* [The input]
══════════

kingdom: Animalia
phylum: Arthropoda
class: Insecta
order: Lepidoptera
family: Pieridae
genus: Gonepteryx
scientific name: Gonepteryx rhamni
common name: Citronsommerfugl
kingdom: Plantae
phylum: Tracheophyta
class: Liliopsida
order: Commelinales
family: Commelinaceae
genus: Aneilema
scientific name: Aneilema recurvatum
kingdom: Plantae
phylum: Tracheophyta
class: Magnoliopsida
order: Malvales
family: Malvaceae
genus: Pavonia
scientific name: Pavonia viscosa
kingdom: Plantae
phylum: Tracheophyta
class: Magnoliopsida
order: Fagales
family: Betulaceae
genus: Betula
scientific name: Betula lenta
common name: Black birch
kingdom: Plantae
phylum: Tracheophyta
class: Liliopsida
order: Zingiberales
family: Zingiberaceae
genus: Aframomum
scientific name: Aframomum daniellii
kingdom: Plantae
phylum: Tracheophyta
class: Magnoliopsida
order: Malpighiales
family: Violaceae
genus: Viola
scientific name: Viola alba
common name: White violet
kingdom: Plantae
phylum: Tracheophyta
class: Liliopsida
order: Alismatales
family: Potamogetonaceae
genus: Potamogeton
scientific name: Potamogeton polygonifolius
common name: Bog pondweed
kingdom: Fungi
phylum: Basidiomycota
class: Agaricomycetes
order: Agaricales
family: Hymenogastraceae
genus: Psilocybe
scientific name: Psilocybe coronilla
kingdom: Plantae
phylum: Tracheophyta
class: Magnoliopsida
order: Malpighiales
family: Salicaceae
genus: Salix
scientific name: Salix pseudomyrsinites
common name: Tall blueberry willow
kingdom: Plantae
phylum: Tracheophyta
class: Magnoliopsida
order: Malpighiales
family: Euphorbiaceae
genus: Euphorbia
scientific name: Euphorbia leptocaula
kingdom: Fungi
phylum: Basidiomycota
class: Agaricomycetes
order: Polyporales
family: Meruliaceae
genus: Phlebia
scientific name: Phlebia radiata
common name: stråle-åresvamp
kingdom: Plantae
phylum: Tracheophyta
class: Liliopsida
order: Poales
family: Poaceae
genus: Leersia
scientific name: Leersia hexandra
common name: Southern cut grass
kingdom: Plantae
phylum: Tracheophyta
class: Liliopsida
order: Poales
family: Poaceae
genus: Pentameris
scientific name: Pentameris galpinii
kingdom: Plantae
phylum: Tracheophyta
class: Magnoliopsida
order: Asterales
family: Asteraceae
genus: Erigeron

══════════

* [Directive] Could you lay out every line of the rows above as a Markdown table with two columns, Number and Text, and skip any blank lines?

* [Output for this task]
| Number | Text |
|---|---|
| 1 | kingdom: Animalia |
| 2 | phylum: Arthropoda |
| 3 | class: Insecta |
| 4 | order: Lepidoptera |
| 5 | family: Pieridae |
| 6 | genus: Gonepteryx |
| 7 | scientific name: Gonepteryx rhamni |
| 8 | common name: Citronsommerfugl |
| 9 | kingdom: Plantae |
| 10 | phylum: Tracheophyta |
| 11 | class: Liliopsida |
| 12 | order: Commelinales |
| 13 | family: Commelinaceae |
| 14 | genus: Aneilema |
| 15 | scientific name: Aneilema recurvatum |
| 16 | kingdom: Plantae |
| 17 | phylum: Tracheophyta |
| 18 | class: Magnoliopsida |
| 19 | order: Malvales |
| 20 | family: Malvaceae |
| 21 | genus: Pavonia |
| 22 | scientific name: Pavonia viscosa |
| 23 | kingdom: Plantae |
| 24 | phylum: Tracheophyta |
| 25 | class: Magnoliopsida |
| 26 | order: Fagales |
| 27 | family: Betulaceae |
| 28 | genus: Betula |
| 29 | scientific name: Betula lenta |
| 30 | common name: Black birch |
| 31 | kingdom: Plantae |
| 32 | phylum: Tracheophyta |
| 33 | class: Liliopsida |
| 34 | order: Zingiberales |
| 35 | family: Zingiberaceae |
| 36 | genus: Aframomum |
| 37 | scientific name: Aframomum daniellii |
| 38 | kingdom: Plantae |
| 39 | phylum: Tracheophyta |
| 40 | class: Magnoliopsida |
| 41 | order: Malpighiales |
| 42 | family: Violaceae |
| 43 | genus: Viola |
| 44 | scientific name: Viola alba |
| 45 | common name: White violet |
| 46 | kingdom: Plantae |
| 47 | phylum: Tracheophyta |
| 48 | class: Liliopsida |
| 49 | order: Alismatales |
| 50 | family: Potamogetonaceae |
| 51 | genus: Potamogeton |
| 52 | scientific name: Potamogeton polygonifolius |
| 53 | common name: Bog pondweed |
| 54 | kingdom: Fungi |
| 55 | phylum: Basidiomycota |
| 56 | class: Agaricomycetes |
| 57 | order: Agaricales |
| 58 | family: Hymenogastraceae |
| 59 | genus: Psilocybe |
| 60 | scientific name: Psilocybe coronilla |
| 61 | kingdom: Plantae |
| 62 | phylum: Tracheophyta |
| 63 | class: Magnoliopsida |
| 64 | order: Malpighiales |
| 65 | family: Salicaceae |
| 66 | genus: Salix |
| 67 | scientific name: Salix pseudomyrsinites |
| 68 | common name: Tall blueberry willow |
| 69 | kingdom: Plantae |
| 70 | phylum: Tracheophyta |
| 71 | class: Magnoliopsida |
| 72 | order: Malpighiales |
| 73 | family: Euphorbiaceae |
| 74 | genus: Euphorbia |
| 75 | scientific name: Euphorbia leptocaula |
| 76 | kingdom: Fungi |
| 77 | phylum: Basidiomycota |
| 78 | class: Agaricomycetes |
| 79 | order: Polyporales |
| 80 | family: Meruliaceae |
| 81 | genus: Phlebia |
| 82 | scientific name: Phlebia radiata |
| 83 | common name: stråle-åresvamp |
| 84 | kingdom: Plantae |
| 85 | phylum: Tracheophyta |
| 86 | class: Liliopsida |
| 87 | order: Poales |
| 88 | family: Poaceae |
| 89 | genus: Leersia |
| 90 | scientific name: Leersia hexandra |
| 91 | common name: Southern cut grass |
| 92 | kingdom: Plantae |
| 93 | phylum: Tracheophyta |
| 94 | class: Liliopsida |
| 95 | order: Poales |
| 96 | family: Poaceae |
| 97 | genus: Pentameris |
| 98 | scientific name: Pentameris galpinii |
| 99 | kingdom: Plantae |
| 100 | phylum: Tracheophyta |
| 101 | class: Magnoliopsida |
| 102 | order: Asterales |
| 103 | family: Asteraceae |
| 104 | genus: Erigeron |